INPUT RECORDS =>
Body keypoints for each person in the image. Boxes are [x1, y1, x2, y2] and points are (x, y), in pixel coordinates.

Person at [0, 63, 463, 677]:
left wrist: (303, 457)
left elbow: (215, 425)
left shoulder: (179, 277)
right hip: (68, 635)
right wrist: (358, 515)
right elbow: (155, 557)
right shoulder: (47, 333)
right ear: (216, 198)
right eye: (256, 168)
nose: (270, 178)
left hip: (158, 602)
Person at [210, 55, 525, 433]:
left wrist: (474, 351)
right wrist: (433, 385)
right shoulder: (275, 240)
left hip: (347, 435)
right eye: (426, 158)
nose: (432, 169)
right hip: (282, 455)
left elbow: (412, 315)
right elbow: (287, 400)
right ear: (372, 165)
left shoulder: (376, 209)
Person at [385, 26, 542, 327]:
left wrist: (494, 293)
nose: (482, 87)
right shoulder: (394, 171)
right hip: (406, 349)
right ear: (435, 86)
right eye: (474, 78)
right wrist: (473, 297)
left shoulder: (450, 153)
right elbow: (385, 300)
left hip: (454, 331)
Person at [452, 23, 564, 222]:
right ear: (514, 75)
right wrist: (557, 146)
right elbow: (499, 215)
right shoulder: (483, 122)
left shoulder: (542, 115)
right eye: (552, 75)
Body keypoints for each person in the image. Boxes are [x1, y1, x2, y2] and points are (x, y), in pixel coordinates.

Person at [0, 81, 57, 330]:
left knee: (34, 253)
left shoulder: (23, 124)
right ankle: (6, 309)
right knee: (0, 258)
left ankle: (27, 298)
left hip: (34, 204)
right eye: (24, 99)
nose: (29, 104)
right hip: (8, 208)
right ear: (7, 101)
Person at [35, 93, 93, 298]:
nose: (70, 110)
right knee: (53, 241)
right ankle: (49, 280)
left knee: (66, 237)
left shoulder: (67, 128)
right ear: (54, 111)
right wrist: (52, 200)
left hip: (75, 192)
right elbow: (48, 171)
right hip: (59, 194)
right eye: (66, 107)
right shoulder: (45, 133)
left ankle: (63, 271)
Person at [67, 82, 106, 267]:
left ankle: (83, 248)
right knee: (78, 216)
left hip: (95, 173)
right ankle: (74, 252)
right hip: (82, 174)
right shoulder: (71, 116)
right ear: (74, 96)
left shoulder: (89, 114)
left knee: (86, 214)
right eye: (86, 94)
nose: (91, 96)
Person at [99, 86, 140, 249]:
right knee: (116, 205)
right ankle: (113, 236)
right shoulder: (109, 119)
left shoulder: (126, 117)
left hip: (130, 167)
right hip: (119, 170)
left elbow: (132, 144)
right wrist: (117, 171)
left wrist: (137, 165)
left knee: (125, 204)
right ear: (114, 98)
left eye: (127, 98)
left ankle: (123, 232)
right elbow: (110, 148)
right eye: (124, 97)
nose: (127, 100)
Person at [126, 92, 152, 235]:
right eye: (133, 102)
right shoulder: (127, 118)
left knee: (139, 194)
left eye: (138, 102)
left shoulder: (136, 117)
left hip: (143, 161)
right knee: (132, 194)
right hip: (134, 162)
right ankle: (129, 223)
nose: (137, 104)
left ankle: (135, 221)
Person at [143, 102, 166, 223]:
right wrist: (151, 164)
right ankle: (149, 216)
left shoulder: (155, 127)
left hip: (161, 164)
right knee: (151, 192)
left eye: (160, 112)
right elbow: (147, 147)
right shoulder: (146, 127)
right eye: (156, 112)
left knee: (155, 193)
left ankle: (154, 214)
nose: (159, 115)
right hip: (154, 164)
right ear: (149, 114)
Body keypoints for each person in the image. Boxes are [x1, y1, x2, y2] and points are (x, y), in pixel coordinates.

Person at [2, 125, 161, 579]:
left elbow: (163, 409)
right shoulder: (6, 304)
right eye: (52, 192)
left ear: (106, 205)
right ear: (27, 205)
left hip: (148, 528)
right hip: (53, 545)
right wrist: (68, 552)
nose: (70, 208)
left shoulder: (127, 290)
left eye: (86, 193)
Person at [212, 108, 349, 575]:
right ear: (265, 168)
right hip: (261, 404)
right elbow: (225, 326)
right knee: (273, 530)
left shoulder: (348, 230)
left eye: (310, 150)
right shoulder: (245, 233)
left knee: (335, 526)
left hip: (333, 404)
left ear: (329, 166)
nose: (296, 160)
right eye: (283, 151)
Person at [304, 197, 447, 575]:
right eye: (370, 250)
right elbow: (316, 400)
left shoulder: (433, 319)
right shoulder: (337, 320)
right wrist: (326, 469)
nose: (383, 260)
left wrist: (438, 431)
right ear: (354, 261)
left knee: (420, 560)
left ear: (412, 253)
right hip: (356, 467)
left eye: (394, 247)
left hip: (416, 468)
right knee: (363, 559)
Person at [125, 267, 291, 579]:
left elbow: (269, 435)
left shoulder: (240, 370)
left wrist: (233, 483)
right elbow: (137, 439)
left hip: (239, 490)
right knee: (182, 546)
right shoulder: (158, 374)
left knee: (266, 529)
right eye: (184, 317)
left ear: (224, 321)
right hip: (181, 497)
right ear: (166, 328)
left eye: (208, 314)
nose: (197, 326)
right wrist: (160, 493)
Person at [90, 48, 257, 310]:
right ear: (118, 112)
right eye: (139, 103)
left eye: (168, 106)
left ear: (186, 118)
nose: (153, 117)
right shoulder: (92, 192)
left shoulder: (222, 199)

PROBLEM TO WORK ON =>
Print the whole listing again, exactly.

ANSWER FOR THE TASK =>
Body keypoints for each person in the image. Boxes are [x1, y1, x2, y2] and points are (x, y), in pixel coordinates.

Person at [0, 63, 463, 677]:
left wrist: (303, 457)
left elbow: (215, 425)
left shoulder: (179, 277)
right hip: (68, 635)
right wrist: (358, 515)
right elbow: (155, 557)
right shoulder: (47, 333)
right ear: (216, 198)
right eye: (256, 168)
nose: (270, 178)
left hip: (158, 602)
Person at [210, 55, 525, 433]:
left wrist: (474, 351)
right wrist: (433, 385)
right shoulder: (275, 240)
left hip: (347, 435)
right eye: (426, 158)
nose: (432, 169)
right hip: (282, 455)
left elbow: (412, 315)
right elbow: (287, 400)
right ear: (372, 165)
left shoulder: (376, 209)
Person at [385, 26, 542, 327]:
left wrist: (494, 293)
nose: (482, 87)
right shoulder: (394, 171)
right hip: (406, 349)
right ear: (435, 86)
right eye: (474, 78)
right wrist: (473, 297)
left shoulder: (450, 153)
right elbow: (385, 300)
left hip: (454, 331)
Person at [452, 23, 564, 222]:
right ear: (514, 75)
right wrist: (557, 146)
right elbow: (499, 215)
right shoulder: (483, 122)
left shoulder: (542, 115)
right eye: (552, 75)
Body keypoints for each person in the image. Boxes are [x1, y1, x2, y2] and points are (x, y), in pixel coordinates.

Person at [0, 81, 57, 330]:
left knee: (34, 253)
left shoulder: (23, 124)
right ankle: (6, 309)
right knee: (0, 258)
left ankle: (27, 298)
left hip: (34, 204)
right eye: (24, 99)
nose: (29, 104)
right hip: (8, 208)
right ear: (7, 101)
Person at [35, 93, 93, 298]:
nose: (70, 110)
right knee: (53, 241)
right ankle: (49, 280)
left knee: (66, 237)
left shoulder: (67, 128)
right ear: (54, 111)
right wrist: (52, 200)
left hip: (75, 192)
right elbow: (48, 171)
right hip: (59, 194)
right eye: (66, 107)
right shoulder: (45, 133)
left ankle: (63, 271)
Person at [67, 82, 106, 267]:
left ankle: (83, 248)
right knee: (78, 216)
left hip: (95, 173)
right ankle: (74, 252)
right hip: (82, 174)
right shoulder: (71, 116)
right ear: (74, 96)
left shoulder: (89, 114)
left knee: (86, 214)
right eye: (86, 94)
nose: (91, 96)
Person at [99, 86, 140, 249]:
right knee: (116, 205)
right ankle: (113, 236)
right shoulder: (109, 119)
left shoulder: (126, 117)
left hip: (130, 167)
right hip: (119, 170)
left elbow: (132, 144)
right wrist: (117, 171)
left wrist: (137, 165)
left knee: (125, 204)
right ear: (114, 98)
left eye: (127, 98)
left ankle: (123, 232)
right elbow: (110, 148)
right eye: (124, 97)
nose: (127, 100)
Person at [126, 92, 152, 235]:
right eye: (133, 102)
right shoulder: (127, 118)
left knee: (139, 194)
left eye: (138, 102)
left shoulder: (136, 117)
left hip: (143, 161)
right knee: (132, 194)
right hip: (134, 162)
right ankle: (129, 223)
nose: (137, 104)
left ankle: (135, 221)
Person at [143, 102, 166, 223]:
right wrist: (151, 164)
right ankle: (149, 216)
left shoulder: (155, 127)
left hip: (161, 164)
right knee: (151, 192)
left eye: (160, 112)
right elbow: (147, 147)
right shoulder: (146, 127)
right eye: (156, 112)
left knee: (155, 193)
left ankle: (154, 214)
nose: (159, 115)
right hip: (154, 164)
right ear: (149, 114)
Body keypoints for each person in the image. Boxes are [x1, y1, x2, y2] and points are (x, y), in pixel coordinates.

Person at [2, 125, 161, 579]:
left elbow: (163, 409)
right shoulder: (6, 304)
right eye: (52, 192)
left ear: (106, 205)
right ear: (27, 205)
left hip: (148, 528)
right hip: (53, 545)
right wrist: (68, 552)
nose: (70, 208)
left shoulder: (127, 290)
left eye: (86, 193)
Person at [212, 108, 349, 575]:
right ear: (265, 168)
right hip: (261, 404)
right elbow: (225, 326)
right knee: (273, 530)
left shoulder: (348, 230)
left eye: (310, 150)
right shoulder: (245, 233)
left knee: (335, 526)
left hip: (333, 404)
left ear: (329, 166)
nose: (296, 160)
right eye: (283, 151)
Person at [304, 197, 447, 575]:
right eye: (370, 250)
right elbow: (316, 400)
left shoulder: (433, 319)
right shoulder: (337, 320)
right wrist: (326, 469)
nose: (383, 260)
left wrist: (438, 431)
right ear: (354, 261)
left knee: (420, 560)
left ear: (412, 253)
right hip: (356, 467)
left eye: (394, 247)
left hip: (416, 468)
right knee: (363, 559)
Person at [125, 267, 291, 579]:
left elbow: (269, 435)
left shoulder: (240, 370)
left wrist: (233, 483)
right elbow: (137, 439)
left hip: (239, 490)
right knee: (182, 546)
right shoulder: (158, 374)
left knee: (266, 529)
right eye: (184, 317)
left ear: (224, 321)
right hip: (181, 497)
right ear: (166, 328)
left eye: (208, 314)
nose: (197, 326)
right wrist: (160, 493)
Person at [90, 48, 257, 310]:
right ear: (118, 112)
right eye: (139, 103)
left eye: (168, 106)
left ear: (186, 118)
nose: (153, 117)
right shoulder: (92, 192)
left shoulder: (222, 199)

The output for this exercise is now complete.